Больше того, порой находимые при раскопках кости поспешно объявляли принадлежащими новым видам, тогда как дальнейшие исследования вынуждали пересмотреть классификацию. В самом деле, можно ли с полной уверенностью говорить о принадлежности скелета или части черепа «новому виду»? Как стал бы будущий исследователь толковать огромную разницу между ископаемыми скелетами хрупкой жительницы Бали и могучего нубийца? А ведь они принадлежат к одному и тому же виду Homo sapiens sapiens, в чем мы можем воочию убедиться сегодня.

Скандал вокруг так называемого «пилтдаунского человека» заставил призадуматься всех палеоантропологов.

В 1912 году в Пилтдауне на юге Англии любитель-археолог Чарлз Доусон «обнаружил» в гравийном карьере странный череп с «наполовину сохранившейся» нижней челюстью. Один уважаемый научный сотрудник Британского музея предложил экспертам из разных стран высказать свое мнение о находке, но когда многие палеоантропологи, в том числе легендарный Луис Лики, пожелали ознакомиться с оригиналом, им были выданы только слепки. Ничего удивительного – находка была фальшивой! Кто-то (кто именно, так и не удалось выяснить) приладил к современному черепу челюсть орангутанга с вставленными в нее коренными зубами человека.

Словом, весьма трудно делать надежные выводы при оценке костного материала, если таковой вообще существует. Дело в том, что в ряду окаменелостей гоминидов зияет громадный пробел размером в четыре миллиона лет, где мы располагаем весьма смутными следами в виде осколков, которые уместятся в хорошем спичечном коробке.

Четыре миллиона лет – можем ли мы вообще представить себе, сколь велик этот срок!

Вообразите длинную мерную ленту с миллиметровыми делениями, где каждый миллиметр соответствует ста годам – предельному сроку жизни человека, сантиметр – тысяче лет, дециметр – десяти тысячам (мы помним, что земледелие возникло как раз десять тысяч лет назад), метр – ста тысячам лет.

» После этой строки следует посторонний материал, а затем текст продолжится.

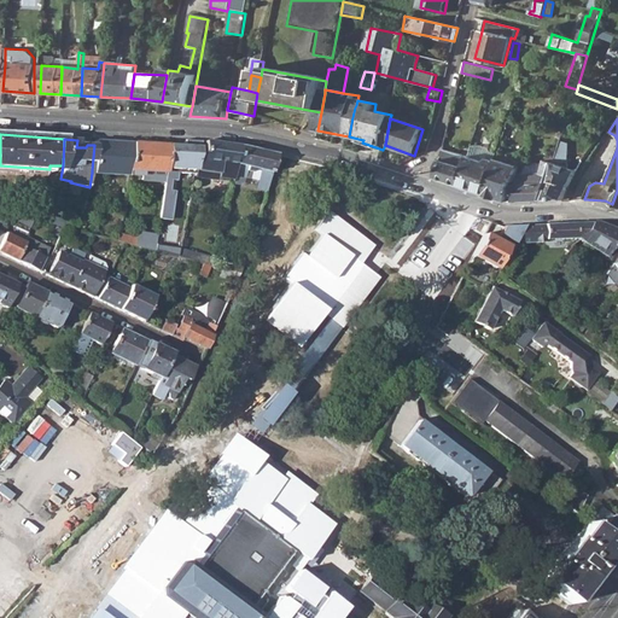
[(92,170),(92,173),(127,175),(128,170),(132,143),(94,140),(94,145),(92,170)]
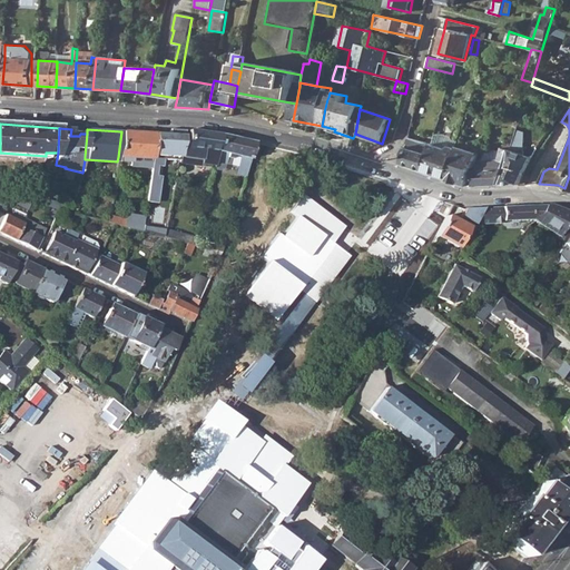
[(167,187),(174,189),(178,163),(183,146),(185,130),(174,129),(165,172),(170,173),(167,187)]
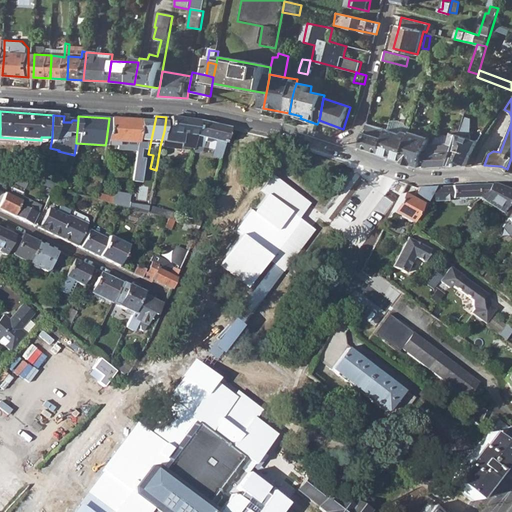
[(164,131),(160,146),(179,149),(179,146),(192,148),(195,136),(198,121),(169,117),(166,132),(164,131)]
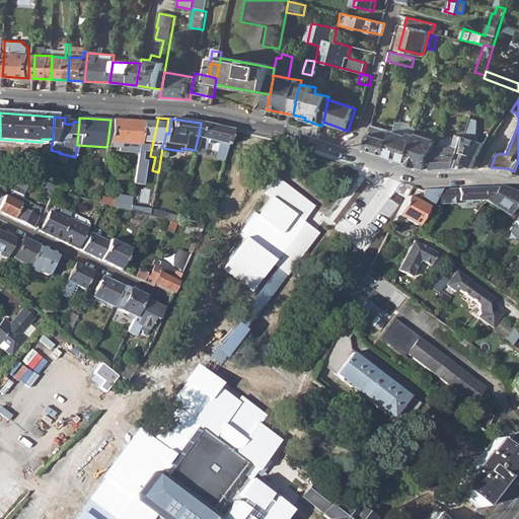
[(110,120),(107,143),(119,144),(139,145),(140,122),(110,120)]
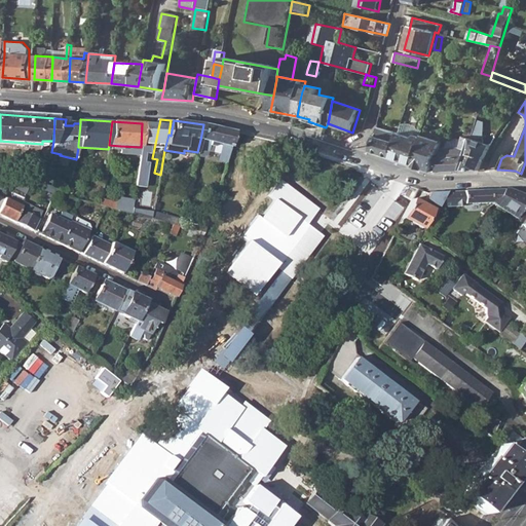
[(461,171),(479,170),(484,161),(492,146),(483,144),(484,122),(477,122),(473,134),(461,171)]
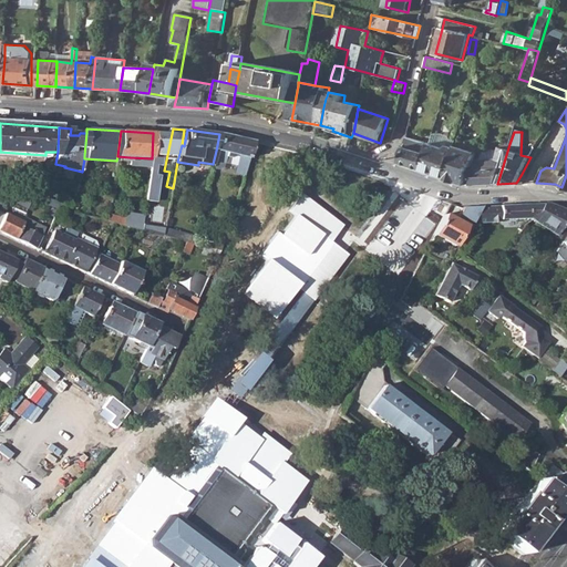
[(219,134),(216,151),(226,154),(226,157),(232,158),(233,155),(249,158),(253,142),(219,134)]
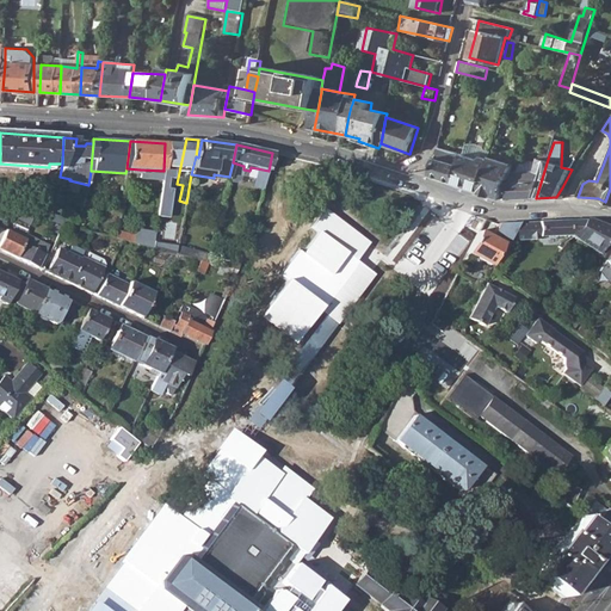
[(431,176),(456,184),(463,155),(438,147),(431,176)]
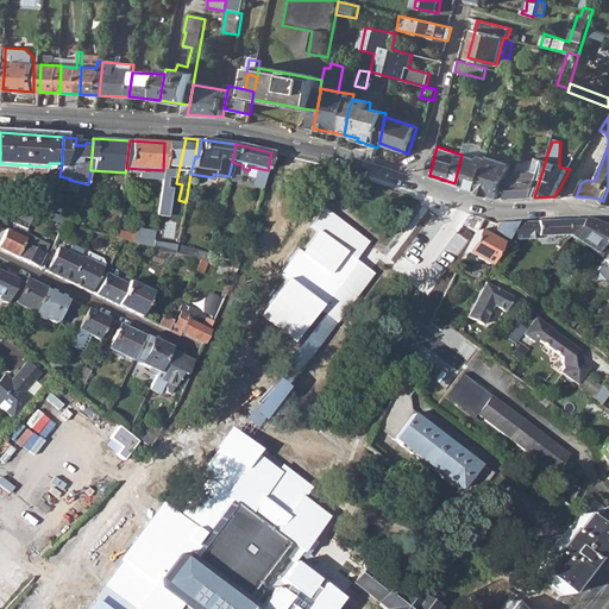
[(538,158),(535,164),(533,171),(515,171),(512,182),(507,183),(508,184),(508,199),(534,198),(547,155),(544,154),(541,159),(538,158)]
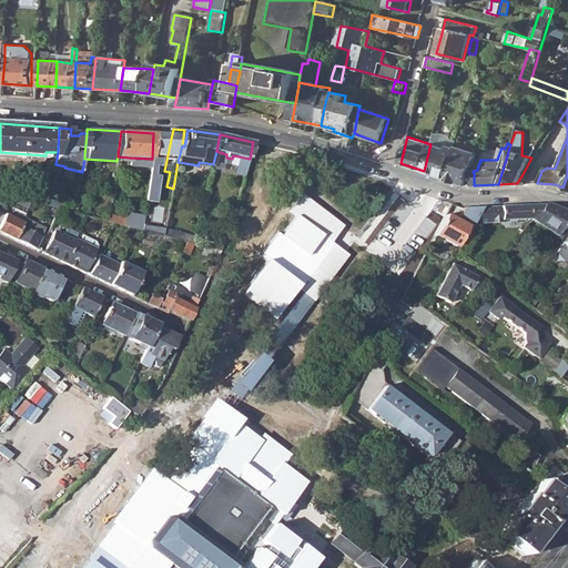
[(424,171),(447,179),(455,152),(454,149),(449,146),(445,150),(430,144),(424,171)]
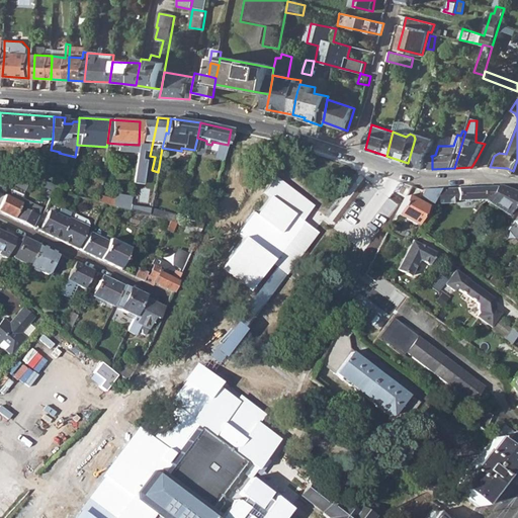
[(408,163),(426,169),(429,161),(427,160),(429,153),(431,154),(435,140),(416,134),(415,139),(408,163)]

Теперь сопоставьте один миллиметр (наше столетие) и сорок метров, соответствующих четырем миллионам лет! Сопоставили? Так что же произошло с нашими предшественниками за все эти годы, не оставившие нам почти никаких материальных свидетельств?

Без догадок тут не обойтись. Прямых доказательств нет, только косвенные улики могут укрепить нашу конструкцию, которая напоминает скорее гибкую мачту, чем каменную башню.